In today’s scripture selection, David confesses his confidence to God. He is able to hide himself in God, receiving protection and deliverance from trouble. He says, also, God surrounds him with joyous songs and exuberant shouts. That isn’t the end though, because in the next stanza, God answers him.

In the combination of these two verses we see a great deal of their relationship. Not only does God protect David but you hear David’s confidence in that protection. David is the one who proclaims that he is protected from trouble. His trust in God is the unspoken refrain. Yahweh answers his confidence and trust with, “I will lead you. I will counsel you. I will be your mentor and will guard your way and keep my eye on you at all times.”

There is a relationship between these two verses and these two people. That is what we are supposed to see in this psalm and that is what the word Selah reveals to us.
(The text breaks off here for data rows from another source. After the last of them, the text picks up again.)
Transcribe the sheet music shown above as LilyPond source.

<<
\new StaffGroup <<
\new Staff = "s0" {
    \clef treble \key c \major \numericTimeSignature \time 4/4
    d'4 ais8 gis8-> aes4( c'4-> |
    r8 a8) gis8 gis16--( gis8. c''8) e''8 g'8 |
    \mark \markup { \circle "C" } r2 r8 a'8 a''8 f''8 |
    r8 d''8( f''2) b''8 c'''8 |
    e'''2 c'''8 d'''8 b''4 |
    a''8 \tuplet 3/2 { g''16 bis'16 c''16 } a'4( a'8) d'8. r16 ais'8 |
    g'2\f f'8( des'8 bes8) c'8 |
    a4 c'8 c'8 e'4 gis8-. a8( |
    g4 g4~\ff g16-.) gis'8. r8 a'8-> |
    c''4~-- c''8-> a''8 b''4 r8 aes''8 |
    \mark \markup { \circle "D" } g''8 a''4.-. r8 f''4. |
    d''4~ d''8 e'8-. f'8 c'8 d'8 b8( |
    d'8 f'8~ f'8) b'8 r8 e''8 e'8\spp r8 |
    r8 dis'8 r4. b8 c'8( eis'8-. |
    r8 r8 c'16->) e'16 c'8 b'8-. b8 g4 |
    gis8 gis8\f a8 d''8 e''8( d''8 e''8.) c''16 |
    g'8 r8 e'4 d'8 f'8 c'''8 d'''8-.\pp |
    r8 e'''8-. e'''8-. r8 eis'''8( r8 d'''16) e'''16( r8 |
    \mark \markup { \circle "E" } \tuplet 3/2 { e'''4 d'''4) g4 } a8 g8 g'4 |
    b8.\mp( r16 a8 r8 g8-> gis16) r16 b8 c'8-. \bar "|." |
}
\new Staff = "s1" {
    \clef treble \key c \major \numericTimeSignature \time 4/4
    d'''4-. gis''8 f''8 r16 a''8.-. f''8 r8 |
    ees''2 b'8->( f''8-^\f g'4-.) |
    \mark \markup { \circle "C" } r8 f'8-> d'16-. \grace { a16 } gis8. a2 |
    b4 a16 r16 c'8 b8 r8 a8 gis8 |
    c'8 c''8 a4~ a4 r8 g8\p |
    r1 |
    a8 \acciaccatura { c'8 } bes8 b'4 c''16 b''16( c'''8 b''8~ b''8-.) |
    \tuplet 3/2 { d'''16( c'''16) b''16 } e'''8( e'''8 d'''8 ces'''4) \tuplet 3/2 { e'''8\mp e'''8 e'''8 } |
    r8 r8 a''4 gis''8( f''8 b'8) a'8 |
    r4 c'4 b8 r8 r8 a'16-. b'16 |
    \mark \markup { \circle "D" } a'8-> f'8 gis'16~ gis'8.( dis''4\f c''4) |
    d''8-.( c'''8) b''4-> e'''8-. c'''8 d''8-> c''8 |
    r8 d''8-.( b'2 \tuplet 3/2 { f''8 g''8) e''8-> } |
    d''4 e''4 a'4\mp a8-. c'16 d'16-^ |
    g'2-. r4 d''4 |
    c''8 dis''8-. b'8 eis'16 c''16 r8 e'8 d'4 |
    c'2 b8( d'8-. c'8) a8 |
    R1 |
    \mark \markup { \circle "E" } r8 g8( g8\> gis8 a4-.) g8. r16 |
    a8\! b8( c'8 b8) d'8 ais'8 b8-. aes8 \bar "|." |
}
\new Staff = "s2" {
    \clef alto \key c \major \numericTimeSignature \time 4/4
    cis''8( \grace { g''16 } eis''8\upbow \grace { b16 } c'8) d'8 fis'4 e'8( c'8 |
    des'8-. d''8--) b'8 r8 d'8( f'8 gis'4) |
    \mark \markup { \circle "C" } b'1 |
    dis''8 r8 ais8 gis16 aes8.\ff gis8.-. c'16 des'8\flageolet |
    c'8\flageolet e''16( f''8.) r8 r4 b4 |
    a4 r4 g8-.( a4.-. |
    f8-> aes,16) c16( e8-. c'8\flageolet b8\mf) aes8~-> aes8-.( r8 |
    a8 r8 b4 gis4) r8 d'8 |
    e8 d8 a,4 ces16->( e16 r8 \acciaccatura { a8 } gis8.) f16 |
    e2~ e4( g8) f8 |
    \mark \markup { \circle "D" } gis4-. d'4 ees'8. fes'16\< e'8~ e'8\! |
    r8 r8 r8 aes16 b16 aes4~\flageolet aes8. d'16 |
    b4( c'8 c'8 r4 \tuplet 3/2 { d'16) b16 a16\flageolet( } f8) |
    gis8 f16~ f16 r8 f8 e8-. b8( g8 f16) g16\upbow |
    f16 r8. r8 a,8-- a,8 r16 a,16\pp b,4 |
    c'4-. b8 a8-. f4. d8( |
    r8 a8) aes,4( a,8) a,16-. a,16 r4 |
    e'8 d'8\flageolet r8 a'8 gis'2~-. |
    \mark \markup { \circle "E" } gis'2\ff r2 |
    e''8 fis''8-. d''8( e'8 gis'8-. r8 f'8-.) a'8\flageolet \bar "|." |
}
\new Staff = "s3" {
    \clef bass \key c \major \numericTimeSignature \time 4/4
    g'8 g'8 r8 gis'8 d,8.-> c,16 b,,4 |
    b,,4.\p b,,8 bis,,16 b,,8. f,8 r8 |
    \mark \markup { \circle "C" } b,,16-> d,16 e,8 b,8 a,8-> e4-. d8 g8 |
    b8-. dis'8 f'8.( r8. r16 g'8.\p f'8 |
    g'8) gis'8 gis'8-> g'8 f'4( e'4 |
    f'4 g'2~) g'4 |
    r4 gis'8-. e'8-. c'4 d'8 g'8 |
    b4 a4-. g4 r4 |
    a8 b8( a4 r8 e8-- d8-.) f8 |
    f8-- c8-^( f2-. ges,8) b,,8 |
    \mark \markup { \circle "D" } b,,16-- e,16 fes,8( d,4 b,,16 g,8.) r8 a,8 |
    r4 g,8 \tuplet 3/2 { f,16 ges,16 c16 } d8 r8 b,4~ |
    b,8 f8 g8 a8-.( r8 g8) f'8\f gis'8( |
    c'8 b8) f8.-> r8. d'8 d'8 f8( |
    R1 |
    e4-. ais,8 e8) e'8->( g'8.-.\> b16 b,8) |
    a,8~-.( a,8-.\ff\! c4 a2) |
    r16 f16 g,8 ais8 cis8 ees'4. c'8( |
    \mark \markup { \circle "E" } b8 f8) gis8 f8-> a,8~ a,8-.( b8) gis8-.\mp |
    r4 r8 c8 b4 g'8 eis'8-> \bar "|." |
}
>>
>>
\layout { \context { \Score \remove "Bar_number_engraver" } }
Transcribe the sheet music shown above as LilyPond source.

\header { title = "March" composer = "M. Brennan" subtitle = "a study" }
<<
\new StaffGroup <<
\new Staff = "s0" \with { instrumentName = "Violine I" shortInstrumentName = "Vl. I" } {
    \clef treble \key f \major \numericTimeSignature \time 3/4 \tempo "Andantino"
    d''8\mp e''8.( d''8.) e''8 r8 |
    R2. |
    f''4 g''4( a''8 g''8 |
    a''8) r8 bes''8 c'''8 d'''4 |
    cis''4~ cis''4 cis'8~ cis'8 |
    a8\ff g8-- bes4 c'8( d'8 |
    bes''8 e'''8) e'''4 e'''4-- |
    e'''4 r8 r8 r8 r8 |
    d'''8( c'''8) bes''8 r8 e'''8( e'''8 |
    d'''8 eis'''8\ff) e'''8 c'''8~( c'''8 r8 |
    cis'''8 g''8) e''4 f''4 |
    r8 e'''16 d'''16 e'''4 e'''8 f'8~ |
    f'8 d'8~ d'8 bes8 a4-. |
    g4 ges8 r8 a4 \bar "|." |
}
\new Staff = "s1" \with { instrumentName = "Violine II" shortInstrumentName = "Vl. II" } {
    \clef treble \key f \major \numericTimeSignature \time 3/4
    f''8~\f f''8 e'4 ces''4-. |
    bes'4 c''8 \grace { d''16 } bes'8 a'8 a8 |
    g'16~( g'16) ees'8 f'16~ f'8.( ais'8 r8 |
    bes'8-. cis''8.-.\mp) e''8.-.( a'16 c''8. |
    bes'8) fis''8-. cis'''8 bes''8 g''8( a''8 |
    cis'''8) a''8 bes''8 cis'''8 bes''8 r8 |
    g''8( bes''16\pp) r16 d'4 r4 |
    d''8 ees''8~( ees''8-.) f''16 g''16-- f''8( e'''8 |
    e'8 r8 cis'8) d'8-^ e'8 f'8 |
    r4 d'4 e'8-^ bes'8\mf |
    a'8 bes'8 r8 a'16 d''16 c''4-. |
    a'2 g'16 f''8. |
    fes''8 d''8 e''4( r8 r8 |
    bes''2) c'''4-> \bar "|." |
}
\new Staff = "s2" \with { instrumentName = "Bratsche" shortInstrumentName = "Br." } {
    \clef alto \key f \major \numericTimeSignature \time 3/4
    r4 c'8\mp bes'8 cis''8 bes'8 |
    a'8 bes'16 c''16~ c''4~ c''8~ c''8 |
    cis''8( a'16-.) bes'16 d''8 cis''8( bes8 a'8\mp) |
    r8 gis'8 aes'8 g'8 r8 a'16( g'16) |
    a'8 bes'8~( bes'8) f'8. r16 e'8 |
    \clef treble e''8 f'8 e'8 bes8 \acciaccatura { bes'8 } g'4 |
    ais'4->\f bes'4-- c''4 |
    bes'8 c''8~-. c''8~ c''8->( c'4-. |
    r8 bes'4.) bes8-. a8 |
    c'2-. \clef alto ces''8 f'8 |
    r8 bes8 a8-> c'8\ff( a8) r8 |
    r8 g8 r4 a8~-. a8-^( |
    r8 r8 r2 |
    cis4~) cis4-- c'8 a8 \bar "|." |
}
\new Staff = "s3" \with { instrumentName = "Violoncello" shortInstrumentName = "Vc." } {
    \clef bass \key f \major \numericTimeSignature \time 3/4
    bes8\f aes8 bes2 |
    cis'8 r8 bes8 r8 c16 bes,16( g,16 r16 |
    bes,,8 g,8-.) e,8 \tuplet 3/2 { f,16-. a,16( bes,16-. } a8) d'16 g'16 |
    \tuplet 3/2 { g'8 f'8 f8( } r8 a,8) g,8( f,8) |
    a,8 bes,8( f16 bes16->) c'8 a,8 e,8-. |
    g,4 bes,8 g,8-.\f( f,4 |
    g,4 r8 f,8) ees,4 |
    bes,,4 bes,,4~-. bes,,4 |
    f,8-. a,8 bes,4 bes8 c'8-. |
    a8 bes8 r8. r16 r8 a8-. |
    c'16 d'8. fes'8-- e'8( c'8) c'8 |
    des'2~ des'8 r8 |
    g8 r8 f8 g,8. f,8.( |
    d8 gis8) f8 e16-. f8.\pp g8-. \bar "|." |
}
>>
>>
These are not two independent ideas but rather a revealing of the intermingling of their lives. This is a model of how our lives are meant to be. We also have a hiding place, we are hidden in Christ. We should have the same confidence is the three persons of the trinity as David sang of here. I am hidden in Christ and thus protected from the danger and trouble of the world. God is my helper, my right hand and my deliverer. God, for his part, will lead me and guide me in the way that I should go because I have hidden myself in Him. Selah!